Jueves, 05 de mayo de 2022

Muchas personas caminan por la vida sin conocer la necesidad del perdón divino, sumergidas en la idea de su libertad absoluta. Sin embargo, al leer la Biblia nos damos cuenta de la distancia separadora entre el pecador y su Creador. La ruptura presentada en el Edén nos ha alejado de la comunión certera con el Hacedor de todo, lanzándonos a la muerte espiritual por el sendero de la depravación total. Tal vez no pequemos en forma absoluta o extrema, pero sí que se anda destituido de la gloria divina mientras no se haya producido en nosotros el nuevo nacimiento.

La justicia de Dios tiene un nivel muy elevado, imposible de alcanzar en el estado natural del hombre caído. En el Edén fuimos inocentes pero no justificados, así que la caída se produjo para que el plan de Dios se desarrollara eficazmente. Aquel Cordero estuvo preparado desde antes de la fundación del mundo, para ser manifestado en el tiempo apostólico en medio de los hombres (1 Pedro 1:20).

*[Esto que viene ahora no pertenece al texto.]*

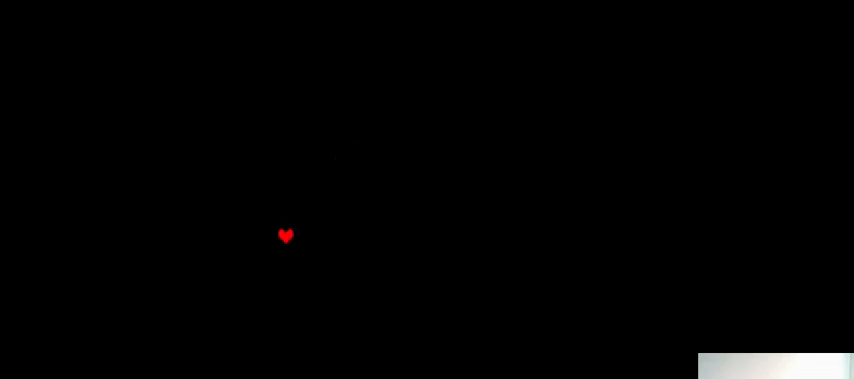
{"keys": [], "events": []}
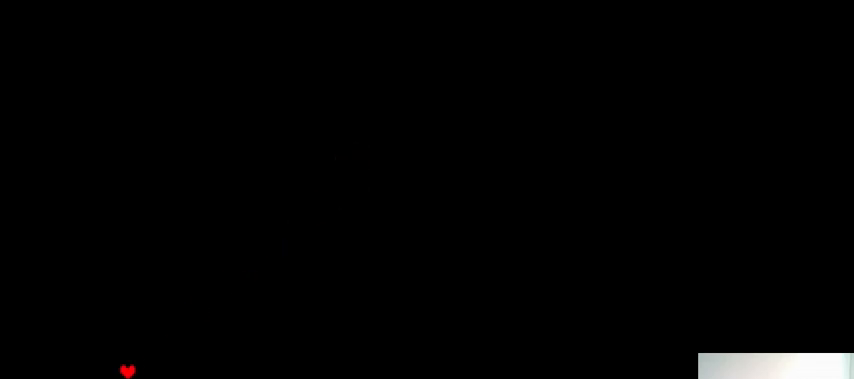
{"keys": [], "events": [[167, "left", "down"], [300, "left", "up"], [367, "z", "down"], [433, "down", "down"], [433, "z", "up"], [500, "down", "up"]]}
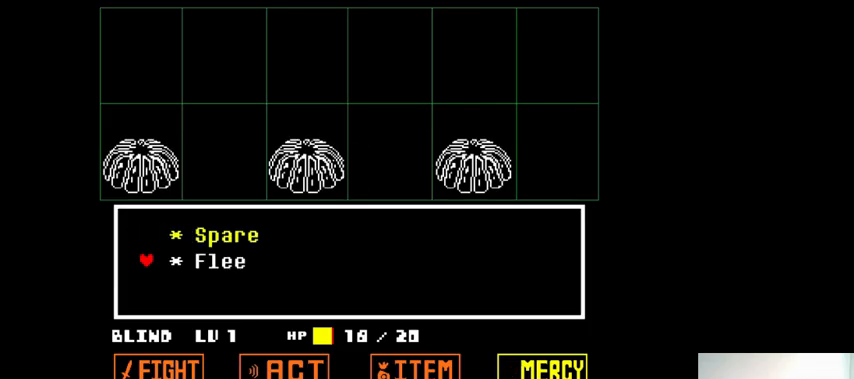
{"keys": ["x", "z"], "events": [[67, "z", "down"], [133, "x", "down"], [133, "z", "up"], [200, "return", "down"], [200, "x", "up"], [233, "return", "up"], [233, "z", "down"], [267, "z", "up"], [333, "return", "down"], [333, "x", "down"], [367, "return", "up"], [367, "x", "up"], [367, "z", "down"], [433, "z", "up"], [500, "x", "down"], [500, "z", "down"]]}
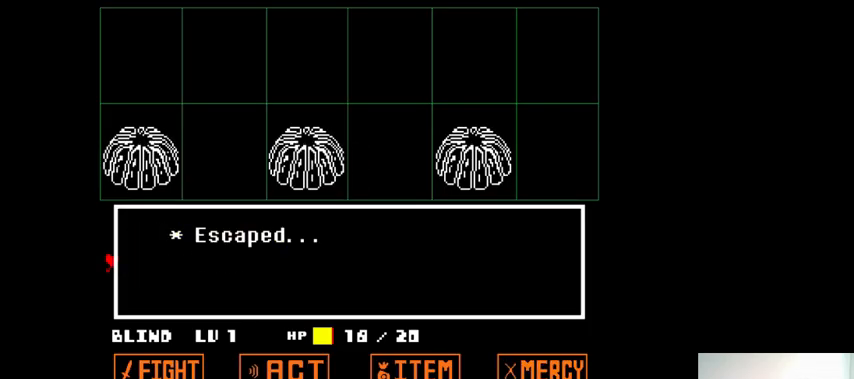
{"keys": [], "events": [[33, "x", "up"], [133, "z", "up"]]}
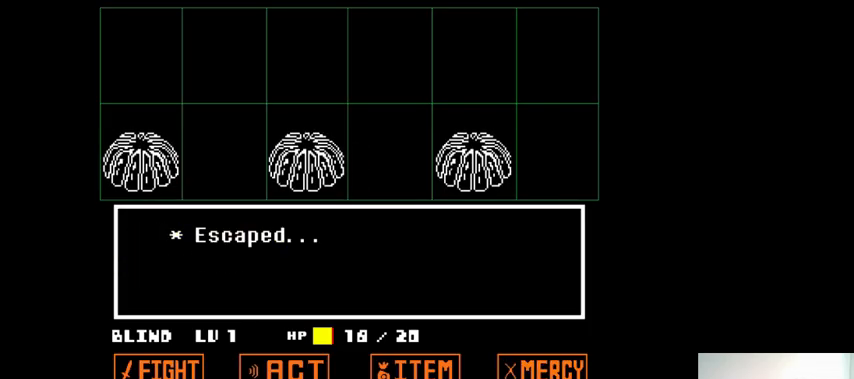
{"keys": [], "events": []}
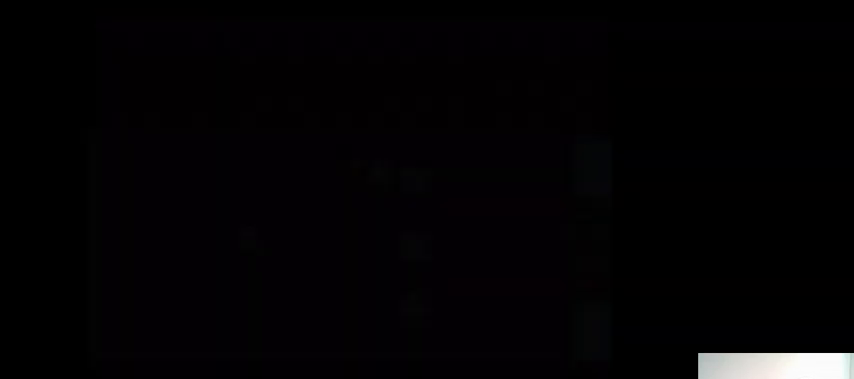
{"keys": [], "events": []}
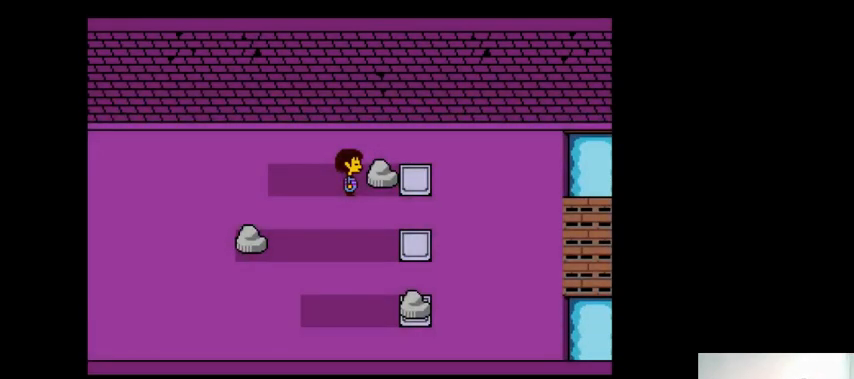
{"keys": [], "events": []}
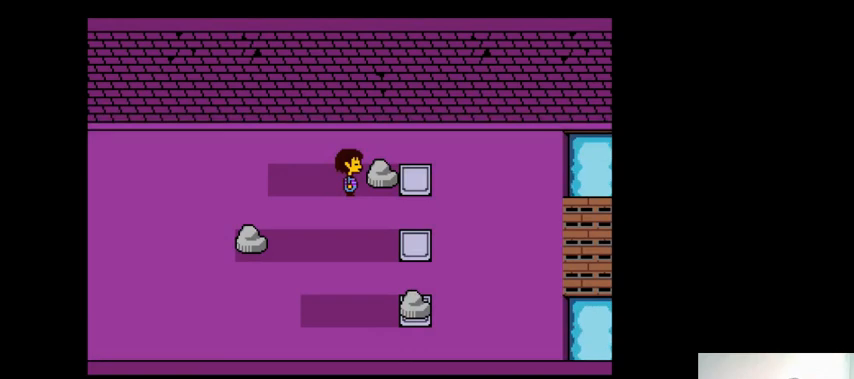
{"keys": [], "events": []}
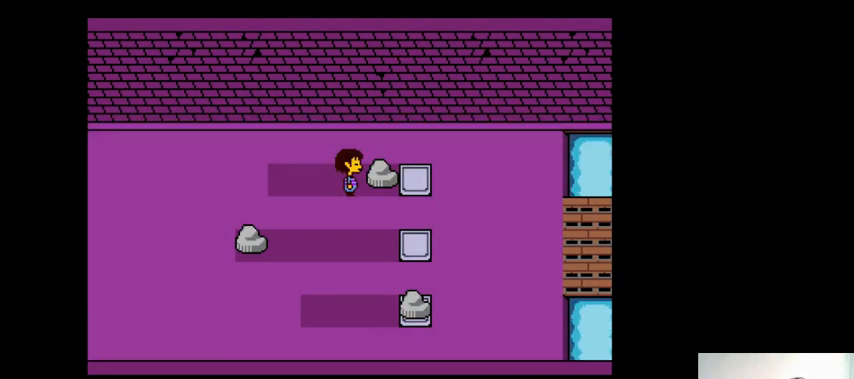
{"keys": ["down"], "events": [[267, "down", "down"]]}
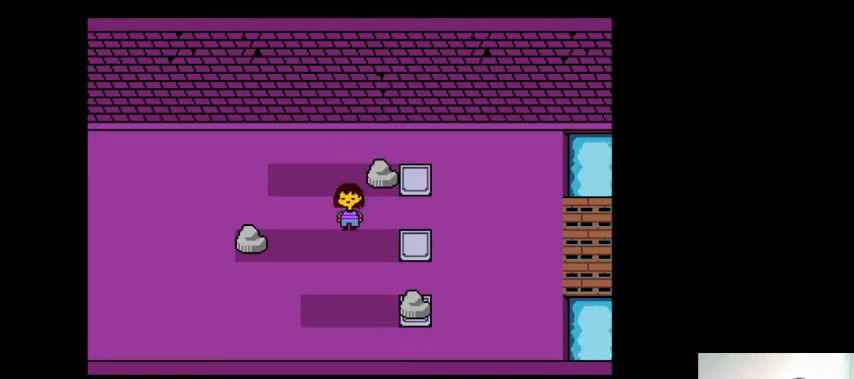
{"keys": ["down"], "events": []}
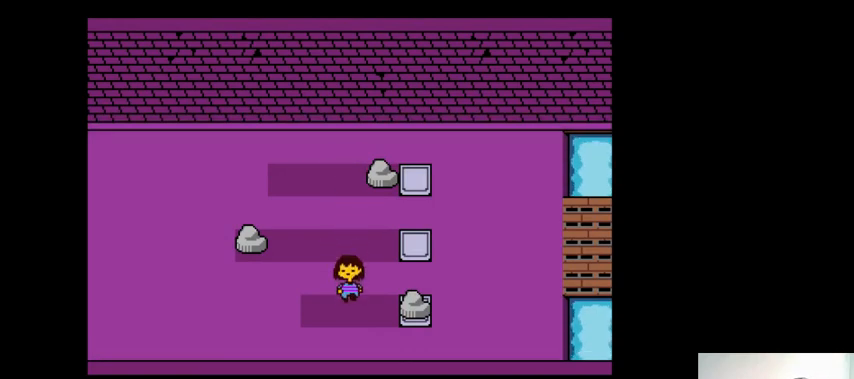
{"keys": ["down"], "events": []}
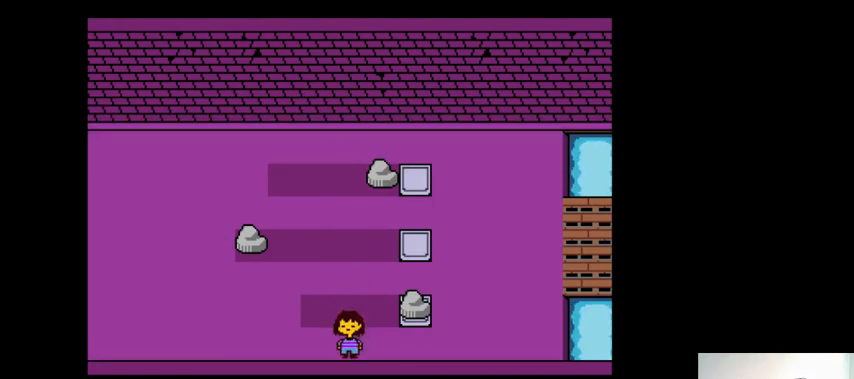
{"keys": ["left"], "events": [[167, "down", "up"], [333, "left", "down"]]}
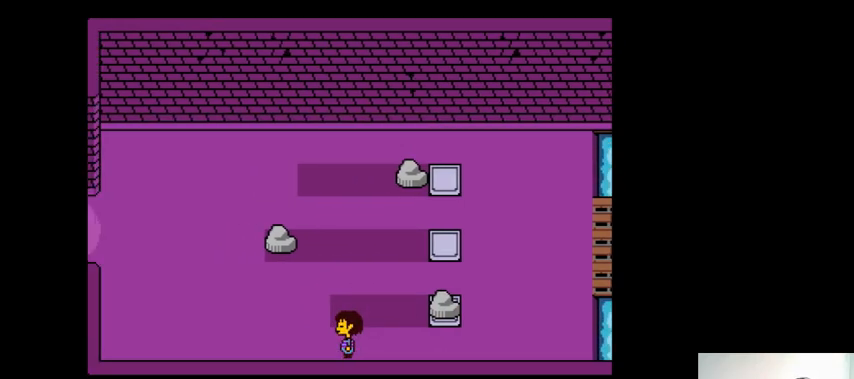
{"keys": ["up"], "events": [[333, "left", "up"], [400, "up", "down"]]}
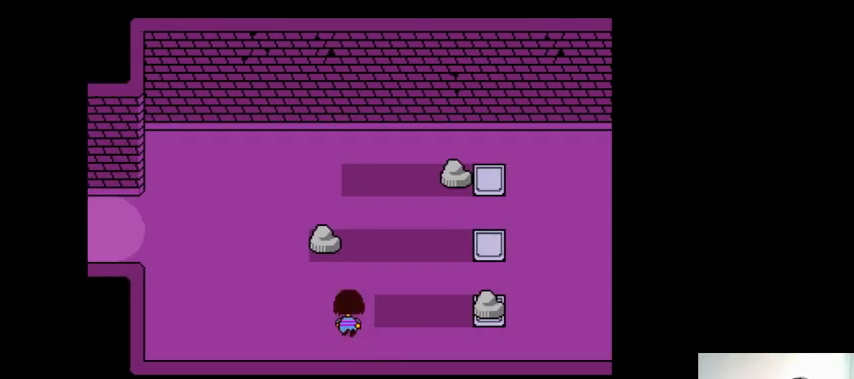
{"keys": ["up", "z"], "events": [[267, "z", "down"], [333, "z", "up"], [400, "z", "down"], [433, "z", "up"], [500, "z", "down"]]}
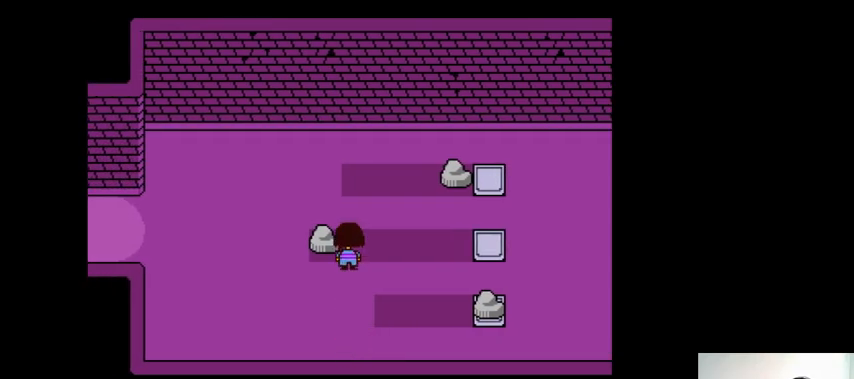
{"keys": [], "events": [[67, "z", "up"], [133, "z", "down"], [233, "z", "up"], [267, "z", "down"], [300, "z", "up"], [400, "z", "down"], [467, "up", "up"], [467, "z", "up"]]}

Jesucristo se manifestó como la justicia de Dios, habiendo cumplido toda la ley sin quebrantarla en ningún punto; por lo tanto, todos aquellos que él representó en la cruz alcanzamos el perdón absoluto de Dios.

¿Cuándo alcanzamos tal perdón? En el momento en que somos llamados para la conversión, cuando el Espíritu nos hace nacer de nuevo, al darnos arrepentimiento para perdón de pecados. Ninguna persona en su estado natural de caída puede sospechar siquiera si ha sido señalado para creer. Por lo tanto, el llamado a creer el evangelio se hace en forma general pero el que ha de creer será llamado eficazmente. Ese conocimiento pertenece al Dios del cielo, no a nosotros en tanto seres caídos. No obstante, habiendo creído, el Espíritu da testimonio a nuestro espíritu de que somos hijos de Dios.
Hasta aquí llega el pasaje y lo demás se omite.